El agua tiene el color de un estanque
profundo de aguamarina. A causa de la
pureza del agua, escribo sobre mi propia
escuela en este manuscrito.
Alcanzar
cierto discernimiento sobre los principios
del dominio de la esgrima y, por tanto,
poder derrotar a un adversario a voluntad,
equivale a ser capaz de derrotar a cualquiera
en el mundo. El espíritu de victoria
sobre los demás es el mismo, aunque
se trate de miles o de decenas de miles
de adversarios.
La ciencia
militar de los oficiales consiste en
construir la amplia escala desde la
pequeña escala, lo mismo que se hace
con una gran estatua partiendo de un
modelo en miniatura. Esos asuntos son
imposibles de escribir en detalle; conocer
miles de cosas a través de una sola
cosa es un principio de la ciencia militar.

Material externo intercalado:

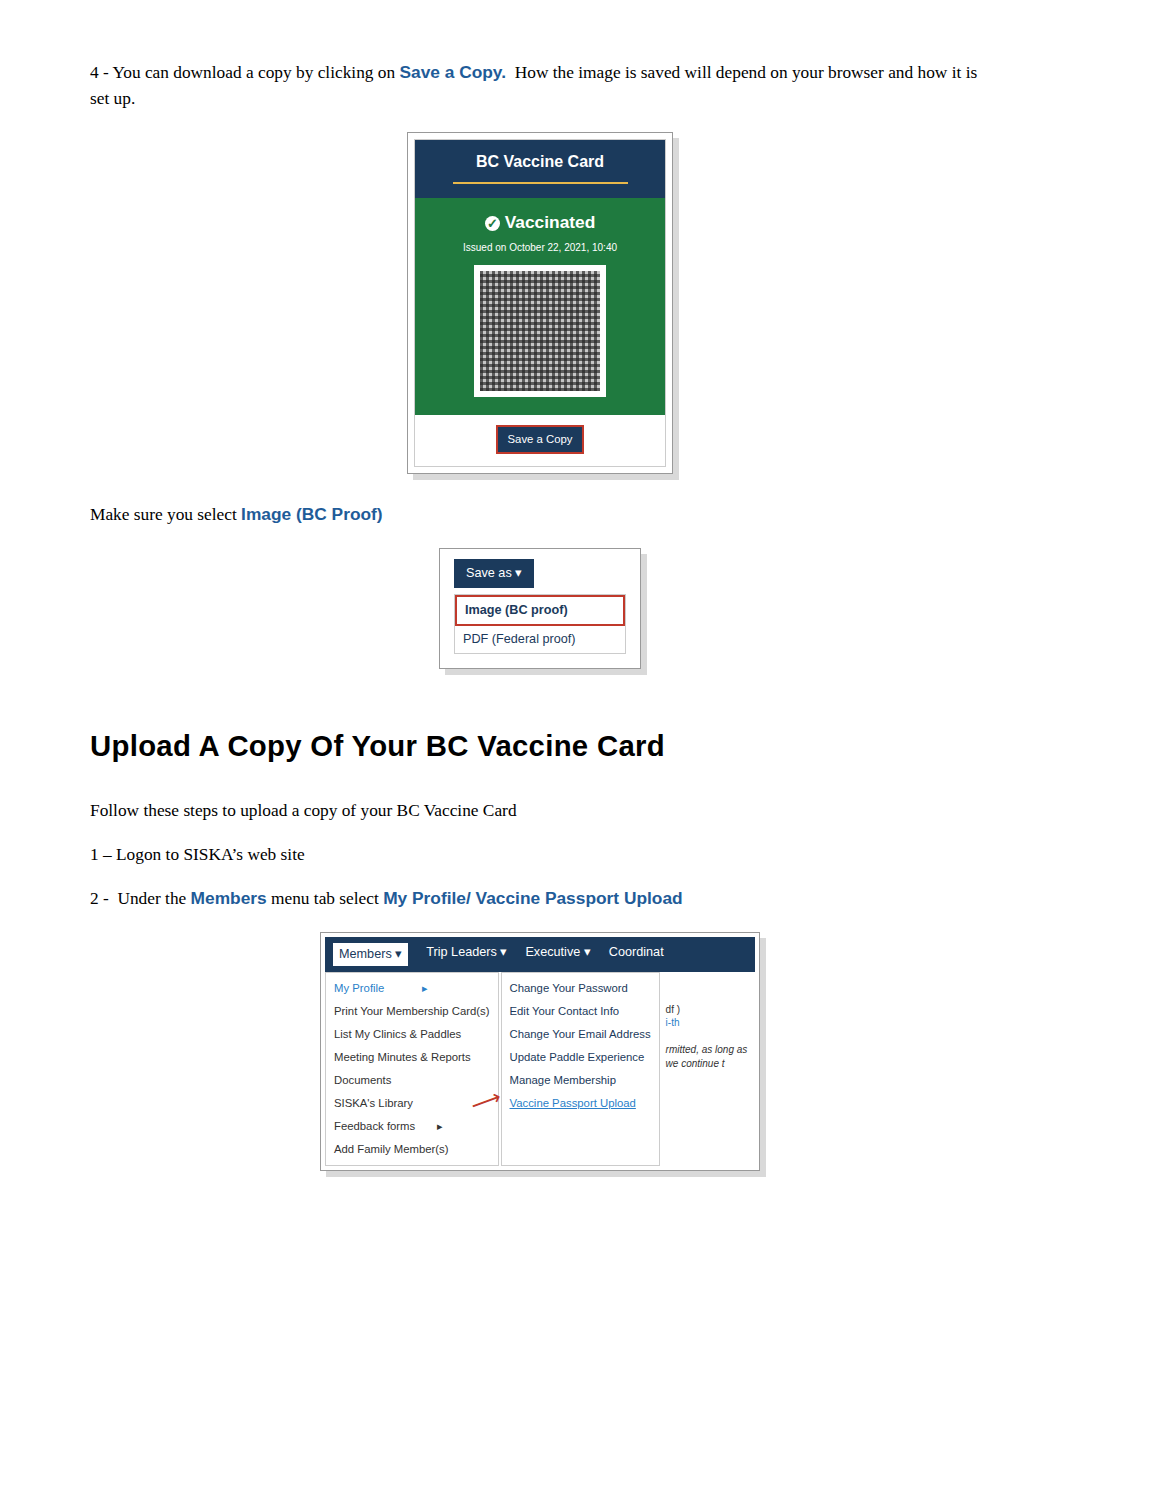4 - You can download a copy by clicking on Save a Copy. How the image is saved will depend on your browser and how it is set up.
BC Vaccine Card
✓Vaccinated
Issued on October 22, 2021, 10:40
Save a Copy
Make sure you select Image (BC Proof)
Save as ▾
Image (BC proof)
PDF (Federal proof)
Upload A Copy Of Your BC Vaccine Card
Follow these steps to upload a copy of your BC Vaccine Card
1 – Logon to SISKA’s web site
2 - Under the Members menu tab select My Profile/ Vaccine Passport Upload
Members ▾ Trip Leaders ▾ Executive ▾ Coordinat
My Profile ▸
Print Your Membership Card(s)
List My Clinics & Paddles
Meeting Minutes & Reports
Documents
SISKA's Library
Feedback forms ▸
Add Family Member(s)
Change Your Password
Edit Your Contact Info
Change Your Email Address
Update Paddle Experience
Manage Membership
Vaccine Passport Upload
df )
i-th
rmitted, as long as we continue t
⟶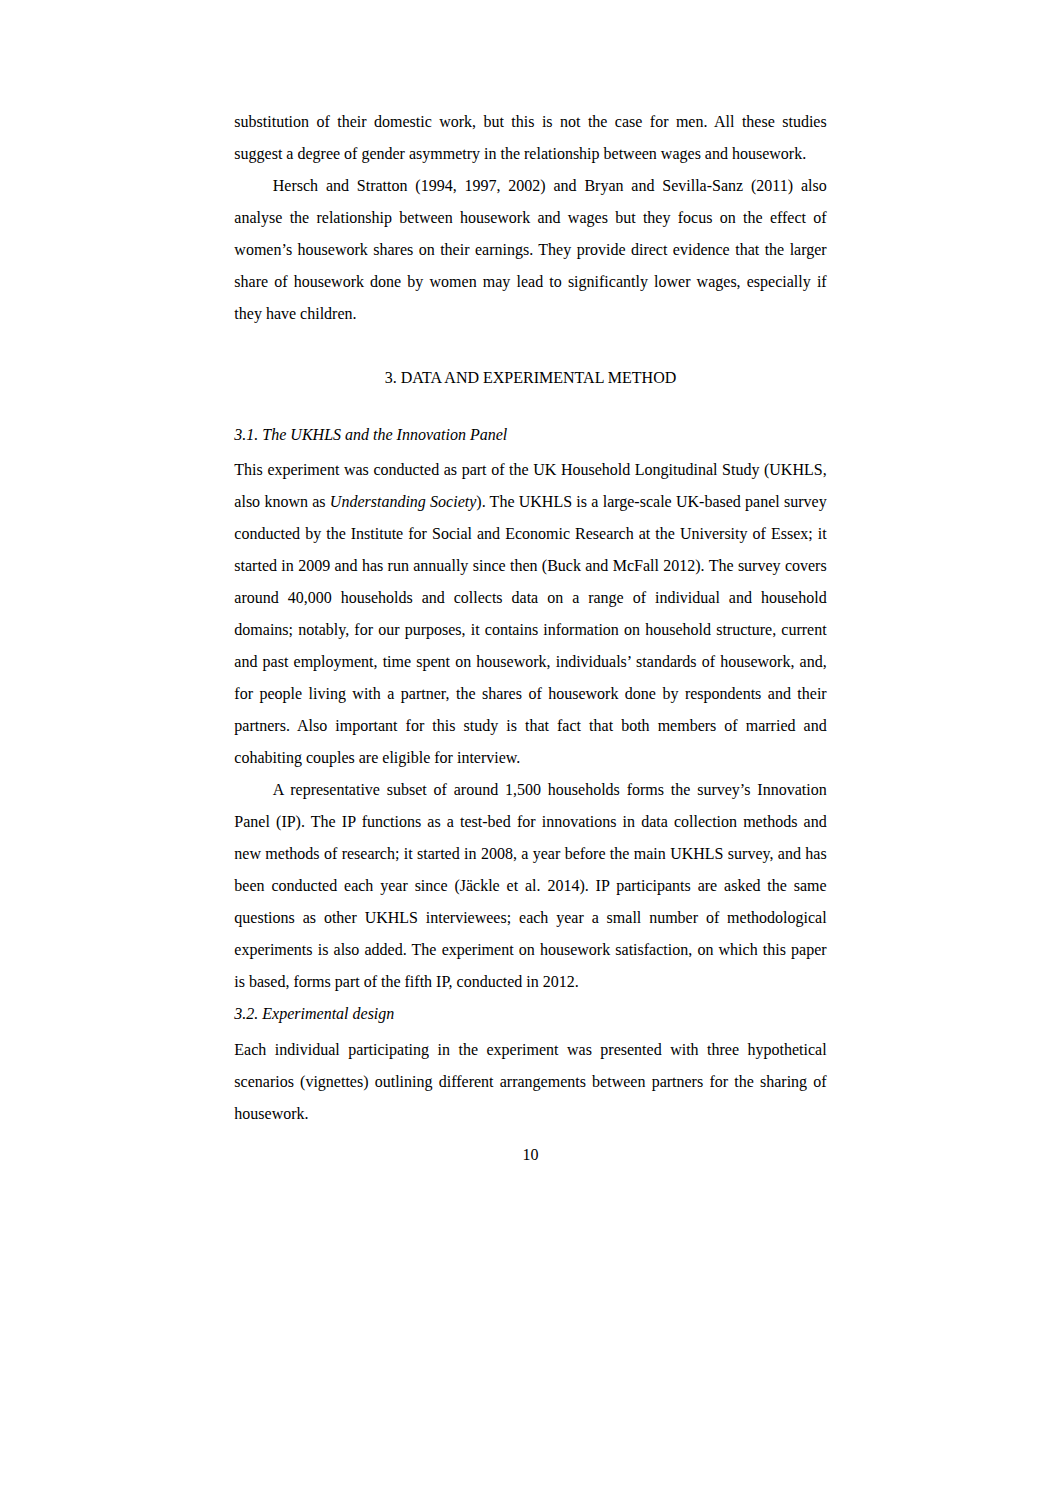substitution of their domestic work, but this is not the case for men. All these studies suggest a degree of gender asymmetry in the relationship between wages and housework.
Hersch and Stratton (1994, 1997, 2002) and Bryan and Sevilla-Sanz (2011) also analyse the relationship between housework and wages but they focus on the effect of women’s housework shares on their earnings. They provide direct evidence that the larger share of housework done by women may lead to significantly lower wages, especially if they have children.
3. DATA AND EXPERIMENTAL METHOD
3.1. The UKHLS and the Innovation Panel
This experiment was conducted as part of the UK Household Longitudinal Study (UKHLS, also known as Understanding Society). The UKHLS is a large-scale UK-based panel survey conducted by the Institute for Social and Economic Research at the University of Essex; it started in 2009 and has run annually since then (Buck and McFall 2012). The survey covers around 40,000 households and collects data on a range of individual and household domains; notably, for our purposes, it contains information on household structure, current and past employment, time spent on housework, individuals’ standards of housework, and, for people living with a partner, the shares of housework done by respondents and their partners. Also important for this study is that fact that both members of married and cohabiting couples are eligible for interview.
A representative subset of around 1,500 households forms the survey’s Innovation Panel (IP). The IP functions as a test-bed for innovations in data collection methods and new methods of research; it started in 2008, a year before the main UKHLS survey, and has been conducted each year since (Jäckle et al. 2014). IP participants are asked the same questions as other UKHLS interviewees; each year a small number of methodological experiments is also added. The experiment on housework satisfaction, on which this paper is based, forms part of the fifth IP, conducted in 2012.
3.2. Experimental design
Each individual participating in the experiment was presented with three hypothetical scenarios (vignettes) outlining different arrangements between partners for the sharing of housework.
10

Escribo sobre mi propia escuela en este
Manuscrito del Agua.
El tercero
es el Manuscrito del Fuego. En este
manuscrito escribo sobre la batalla.
El fuego puede ser grande o pequeño,
y tiene un sentido de violencia, así
pues, en él escribo sobre los asuntos
de la batalla. La forma de combatir
es la misma, ya se trate de una batalla
entre dos individuos o una batalla entre
dos ejércitos. Debéis observar reflexivamente,
con una conciencia global de toda la
escena, así como una atención precisa
a los pequeños detalles.
La amplia
escala es fácil de ver, la pequeña escala
es difícil de ver. Para ser concreto,
es imposible invertir la dirección de
un gran grupo de personas de una vez,
mientras que la pequeña escala es difícil
de conocer, porque en el caso de un
individuo existe sola una voluntad implicada
y pueden hacerse cambios rápidamente.
Esto debe de ser considerado cuidadosamente.
Como los
asuntos de este Manuscrito del Fuego
son cosas que suceden en un instante,
en las artes marciales es esencial practicar
diariamente para lograr familiarizarse
con ellas, tratándolas como asuntos
ordinarios, de forma que la mente permanezca
inmutable. Escribo sobre la lucha en
la batalla en este Manuscrito del Fuego.
El cuarto
es el Manuscrito del Aire. La razón
por la que llamo a este manuscrito el
Manuscrito del Aire es porque no trata
de mi propia escuela; es aquí donde
escribo sobre las diversas escuelas
de las artes marciales que existen en
el mundo. En lo que respecta a utilizar
la palabra aire, utilizamos esta palabra
para simbolizar "estilo" o "manera de
ser", al hablar de cosas como el antiguo
estilo, el estilo de nuestro tiempo
y forma de ser de las diversas cosas;
así, aquí escribo definitivamente sobre
las técnicas de las diversas escuelas
de artes marciales que existen en el
mundo. Esto es "aire". A menos que entendáis
realmente a los demás, difícilmente
podréis alcanzar la comprensión de vosotros
mismos.
En la práctica
de cada forma de vida y de cualquier
trabajo, existe un estado de mente del
que se dice que está desviado. Aunque
os esforcéis diligentemente en vuestro
propio camino día tras día, si vuestro
corazón no está de acuerdo con él, aunque
penséis que estáis en el buen camino,
desde el punto de vista de la justicia
y de la verdad, no es un auténtico camino.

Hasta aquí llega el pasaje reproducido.